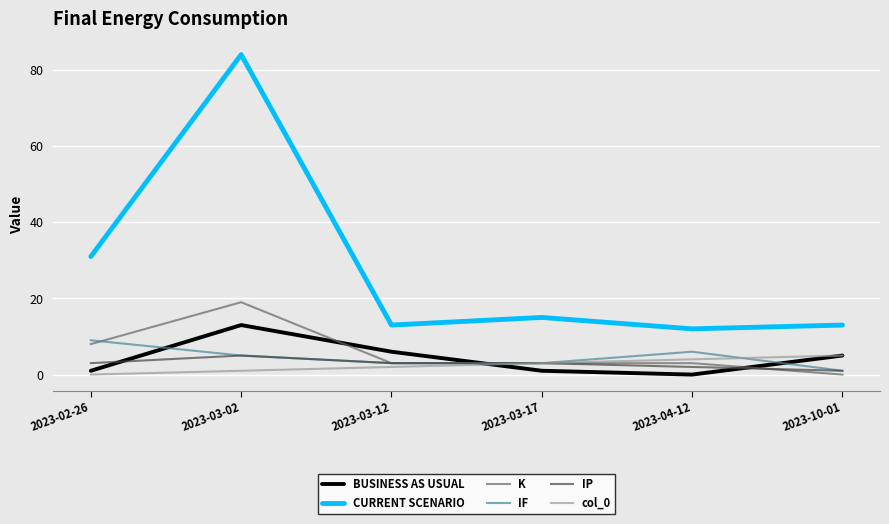

What is the spread (max minus min) of values at 2023-04-12?

12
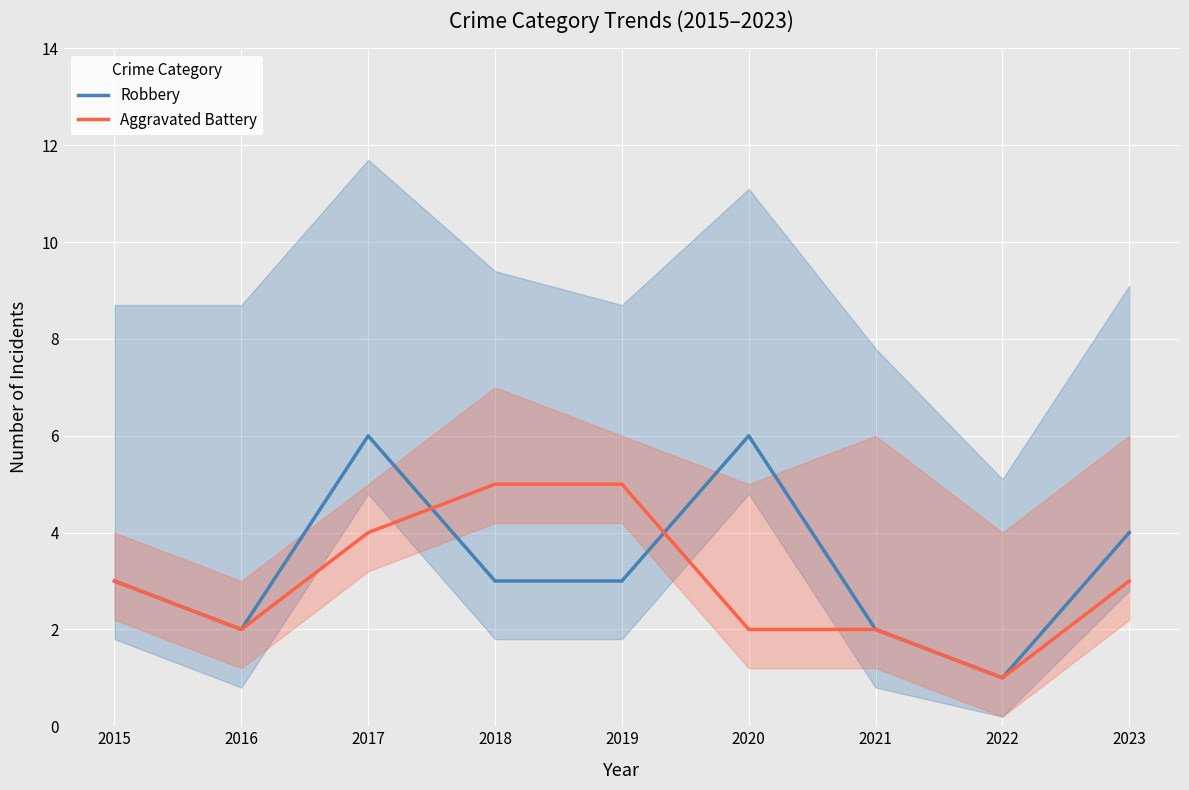

Which label corresponds to the smallest value in the chart?

2022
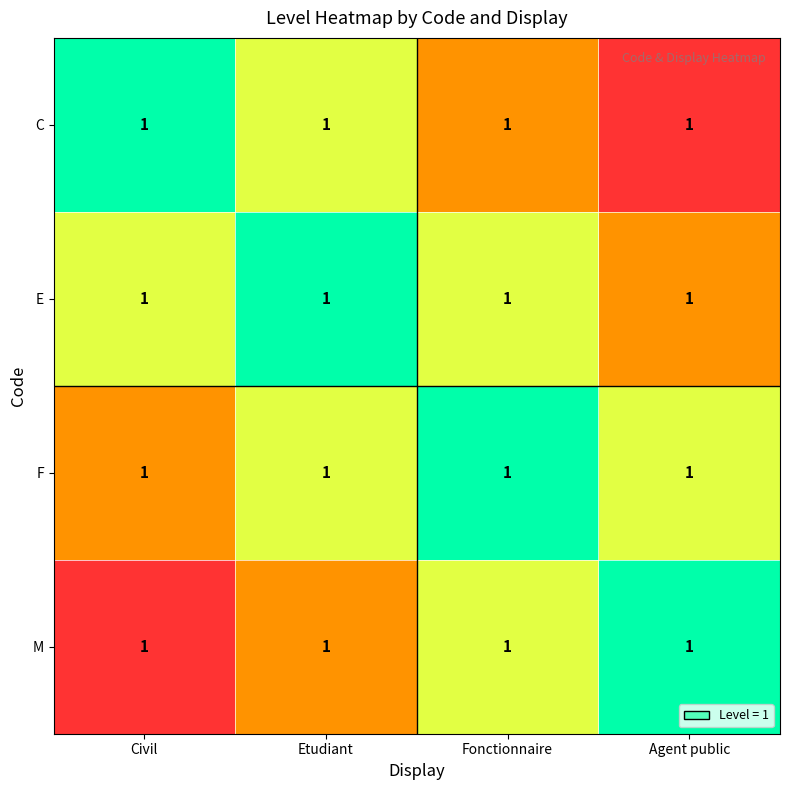

Is it true that C equals 1.1 at Etudiant?

False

| EXERCISE REQUIREMENTS |
Copy out the text of all three entries above word for word, leaving out the pictures.

| ANSWER SECTION |
What is the spread (max minus min) of values at 2023-04-12?

12

Which label corresponds to the smallest value in the chart?

2022

Is it true that C equals 1.1 at Etudiant?

False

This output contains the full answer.